Trump gives up on Orpheus and falls back on his obsession with gold, his compulsive attachment to wealth. Bacchus transforms Trump into Midas. As Midas, his wish is granted. As president, he can make many more billions than he made as a developer or as a reality star on TV or as a salesman of his own brand. Then, in a dramatic flourish, everything he touches turns to gold, but gold grapes are not only tasteless, they break your teeth even though gold is the softest of metals. Finally, he is even unable to drink a glass of water because, at his touch, it turns into a solid. He asks that his wish for solid gold and the banishment of change, of water, the wish that turned into a curse, be lifted.

That wish is also granted, only to transform Trump into a judge of songs of seduction, lyrical efforts at persuasion. DT goes back to becoming a reality TV star, but one who now occupies the White House. Pan takes on Apollo, the archetype of prudence and wisdom but, in the underworld, Trump’s own father. Orpheus becomes Oedipus. The god of Mount Tmolus had declared Apollo the winner with the most votes, but the rigged system that Trump so vilified now allows Trump to declare Pan, the god of the wild, Dionysius in drag, with hindquarters that can scale mountains and horns on his head that can butt anyone off the mountain he meets. Pan, the classic Pan, not the sweet sentimental Peter who fulfills the fantasies of children, but the ruffian, is the new guise of the victor.
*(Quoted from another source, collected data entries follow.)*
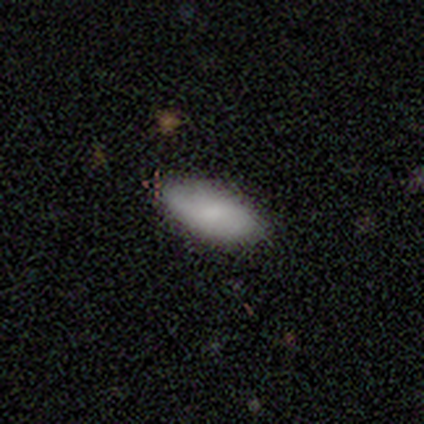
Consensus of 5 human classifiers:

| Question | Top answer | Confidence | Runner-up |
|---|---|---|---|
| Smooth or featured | featured or disk | 60% | smooth (40%) |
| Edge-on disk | no | 100% | — |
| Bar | weak | 67% | no (33%) |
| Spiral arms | yes | 100% | — |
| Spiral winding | medium | 67% | loose (33%) |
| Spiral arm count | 2 | 100% | — |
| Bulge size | moderate | 67% | small (33%) |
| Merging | none | 80% | merger (20%) |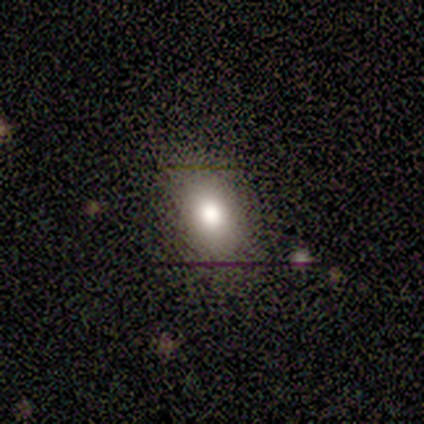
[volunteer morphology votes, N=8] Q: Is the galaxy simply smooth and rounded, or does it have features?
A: smooth — 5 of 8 (62%).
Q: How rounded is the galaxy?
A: in between — 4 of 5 (80%).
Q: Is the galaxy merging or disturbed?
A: none — 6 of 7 (86%).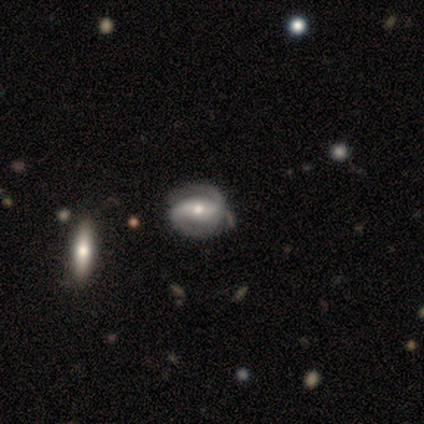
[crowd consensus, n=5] Smooth or featured?
  - featured or disk: 100% *
  - smooth: 0%
  - star or artifact: 0%
Edge-on disk?
  - no: 80% *
  - yes: 20%
Bar?
  - strong: 75% *
  - weak: 25%
  - no: 0%
Spiral arms?
  - yes: 75% *
  - no: 25%
Spiral winding?
  - tight: 67% *
  - medium: 33%
  - loose: 0%
Spiral arm count?
  - 2: 100% *
  - 1: 0%
  - 3: 0%
  - 4: 0%
  - more than 4: 0%
  - can't tell: 0%
Bulge size?
  - moderate: 50% * (tied)
  - small: 50% * (tied)
  - dominant: 0%
  - large: 0%
  - none: 0%
Merging?
  - none: 100% *
  - minor disturbance: 0%
  - major disturbance: 0%
  - merger: 0%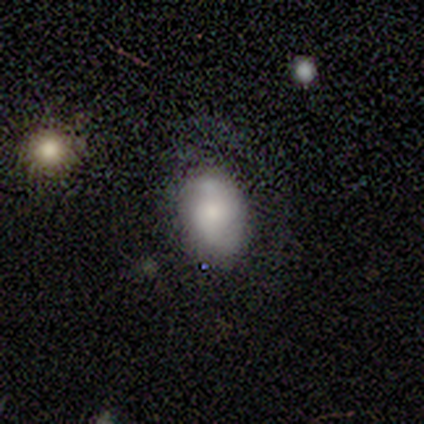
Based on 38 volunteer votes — A smooth galaxy with no disk features (53%) that is in between round and cigar-shaped (95%). Merging: none (69%).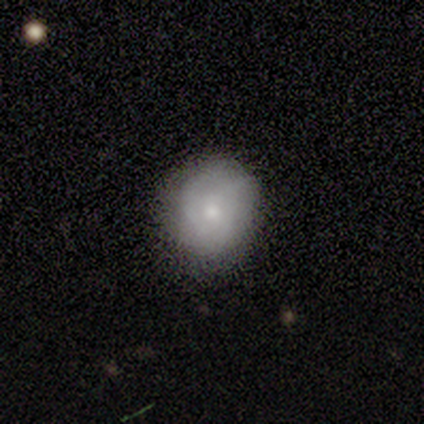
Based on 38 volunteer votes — This is possibly a smooth galaxy (50%). How rounded: clearly round (89%). Merging: likely none (70%).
Apollo metes out revenge, turning Trump into a donkey and we are now at the level of saturnalia. Trump travels to Troy, currently called Washington. The parallels now become literal. Using very different devices, Laomedon tricks two gods, both Apollo and Neptune, the Democrats and the Republicans, into building the wall of Troy. But as has been his practice with all sub-contractors, Trump qua Orpheus qua Midas qua Pan, now qua donkey or ass, stiffs them. Washington is punished and flooded with harlequins. In the ultimate irony, the very attempt to stem the flood with a wall, produces the flood itself, not of hardworking immigrants, but of every fraudster and soap salesman from across the land. The attempt to build a wall actually opened the floodgates to inanity. In the final stage of the descent, Hesione, Ivanka Trump, must be sacrificed. Her clothing line is delisted at both Nordstrom and even in the Hudson Bay stores.

Trump now takes on the guise of Hercules. To save Hesione, he must trade in his horses. This time, it is Trump who is double-crossed by no less than the ruler of Zimbabwe. No horses, no Hesione. Debauchery turns into debacle as Ivanka is transformed from a sweet sign of reason and good will into a lioness, and brother kills brother and brother-in-law escapes from the mad apocalyptic world into which all have descended to find a new kingdom. But, in concert with Troy/Washington, Ceyx’s kingdom has also become the very swamp that Trump promised to drain. The dream of turning a desert into a land of milk and honey has become an extension of chaos and self-destruction, where women go mad and are transformed into birds, where wild wolves ravage both farm animals and people.

Lamentations follow in the wake of Bannon’s destructive foul-smelling brew. The ultimate of satire is that it becomes prophetic truth and reveals total devastation.